Serve vLLM with multimodal flags enabled:

vllm serve C3DS/CARDS-Qwen3.5-9B-FP8 \
  --port 8000 \
  --max-model-len 8192 \
  --trust-remote-code \
  --limit-mm-per-prompt image=4 \
  --enable-prefix-caching \
  --served-model-name CARDS-Qwen3.5-9B

import base64, json, mimetypes
from pathlib import Path
from huggingface_hub import hf_hub_download
from openai import OpenAI

prompts = json.load(open(hf_hub_download("C3DS/CARDS-Qwen3.5-9B-FP8", "cards_prompts.json")))
slim_system_instruction = prompts["slim_system_instruction"]
cot_trigger             = prompts["cot_trigger"]

def image_part(path):
    p = Path(path)
    mime = mimetypes.guess_type(p)[0] or "image/png"
    b64 = base64.b64encode(p.read_bytes()).decode()
    return {"type": "image_url", "image_url": {"url": f"data:{mime};base64,{b64}"}}

client = OpenAI(base_url="http://localhost:8000/v1", api_key="dummy")

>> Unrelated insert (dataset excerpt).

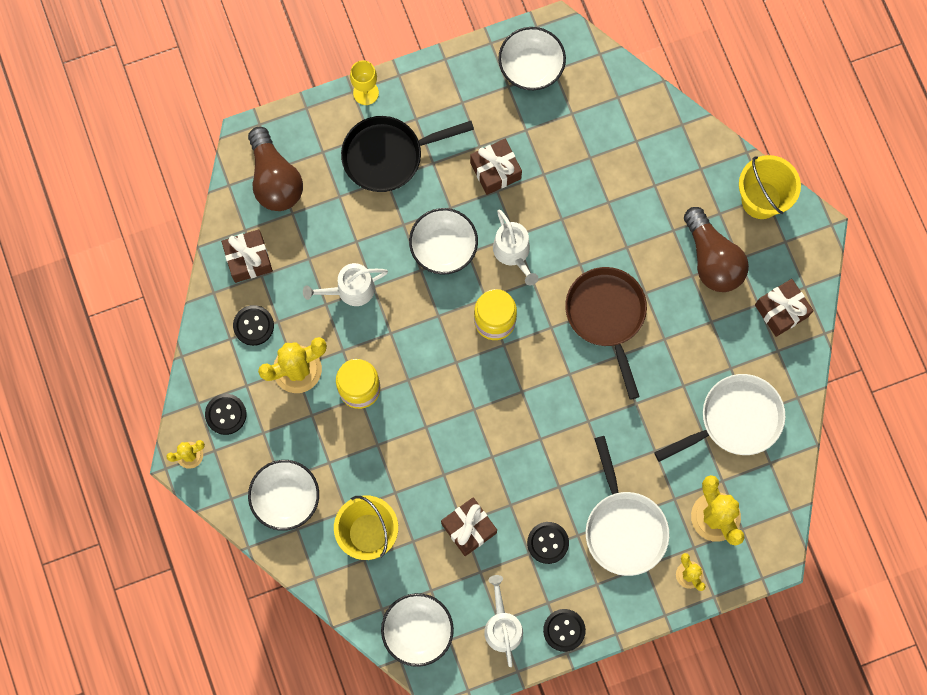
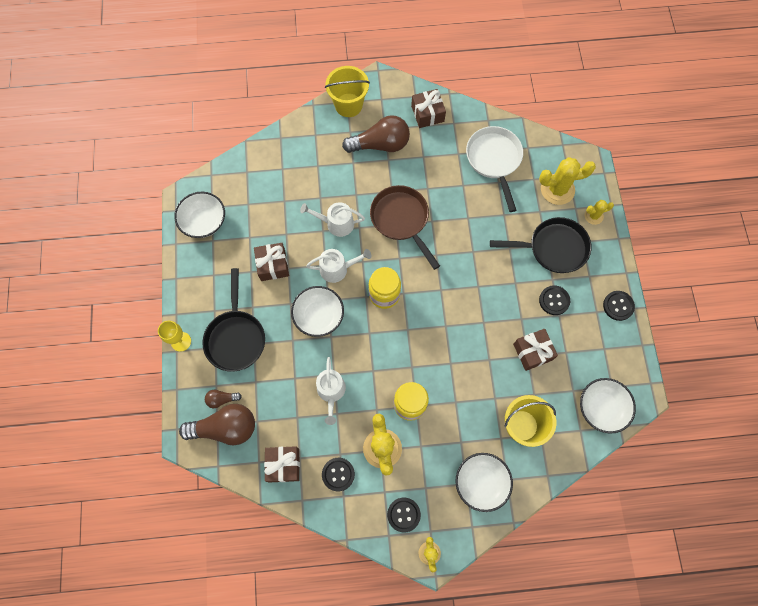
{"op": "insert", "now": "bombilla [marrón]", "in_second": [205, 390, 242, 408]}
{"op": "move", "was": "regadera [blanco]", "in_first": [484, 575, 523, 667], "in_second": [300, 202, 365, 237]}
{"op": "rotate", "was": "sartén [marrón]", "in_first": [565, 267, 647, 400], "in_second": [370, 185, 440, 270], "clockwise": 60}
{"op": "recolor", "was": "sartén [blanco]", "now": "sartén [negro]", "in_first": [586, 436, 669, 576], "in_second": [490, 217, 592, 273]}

resp = client.chat.completions.create(
    model="CARDS-Qwen3.5-9B",
    messages=[
        {"role": "system", "content": slim_system_instruction},
        {"role": "user", "content": [
            {"type": "text", "text": "Read the image (and any caption below) and classify the climate claim it makes."},
            image_part("screenshot.png"),
            {"type": "text", "text": f"### Caption:\n<optional caption>\n\n{cot_trigger}"},
        ]},
    ],
    temperature=0,
    max_tokens=4000,
)
print(resp.choices[0].message.content)

Training & Quantization

Fine-tuning (inherited from the BF16 sibling)

Base model: Qwen/Qwen3.5-9B
Method: LoRA (rank 16, α 16, dropout 0) on q_proj, k_proj, v_proj, o_proj, gate_proj, up_proj, down_proj, then merged into base weights
Dataset: C3DS/cards_sft_dataset (sft config — RECoT chat messages)
Framework: Unsloth + TRL SFTTrainer
Hyperparameters: 3 epochs, per_device_train_batch_size=1, gradient_accumulation_steps=8, lr=2e-4, cosine schedule, 10 warmup steps, max_seq_length=4096, adamw_8bit, bf16

FP8 quantization

Scheme: fp8_e4m3 dynamic per-channel quantization (weights only). Activations stay in BF16; per-channel scales are computed at quantization time, no calibration data needed.
Targets: linear layers in transformer blocks (q_proj, k_proj, v_proj, o_proj, gate_proj, up_proj, down_proj); lm_head left in BF16.
Tool: llmcompressor with QuantizationModifier(targets="Linear", scheme="FP8_DYNAMIC") applied to the merged BF16 checkpoint.

Hardware notes

Inference: any GPU that supports FP8 weights via Marlin or vLLM's FP8 kernels. Ampere (A100) uses up-cast FP8→BF16 matmul; Hopper (H100/H200) uses native FP8 tensor cores.
Memory: ~9 GB for weights — fits on a single 16 GB GPU at long context.

Limitations

Thinking tokens. Training used enable_thinking=True. Either parse output after </think>, or disable thinking at inference via chat_template_kwargs={"enable_thinking": false}.
Quantization is weight-only. Activations are BF16. For more aggressive compression (W4A16 GPTQ/AWQ) see project follow-up work.

Citation

@article{coan2025cards,
  title   = {Large language model reveals an increase in climate contrarian speech in the United States Congress},
  author  = {Coan, Travis G. and Malla, Ranadheer and Nanko, Mirjam O. and Kattrup, William and Roberts, J. Timmons and Cook, John and Boussalis, Constantine},
  journal = {Communications Sustainability},
  volume  = {1},
  pages   = {37},
  year    = {2025},
  doi     = {10.1038/s44458-025-00029-z}
}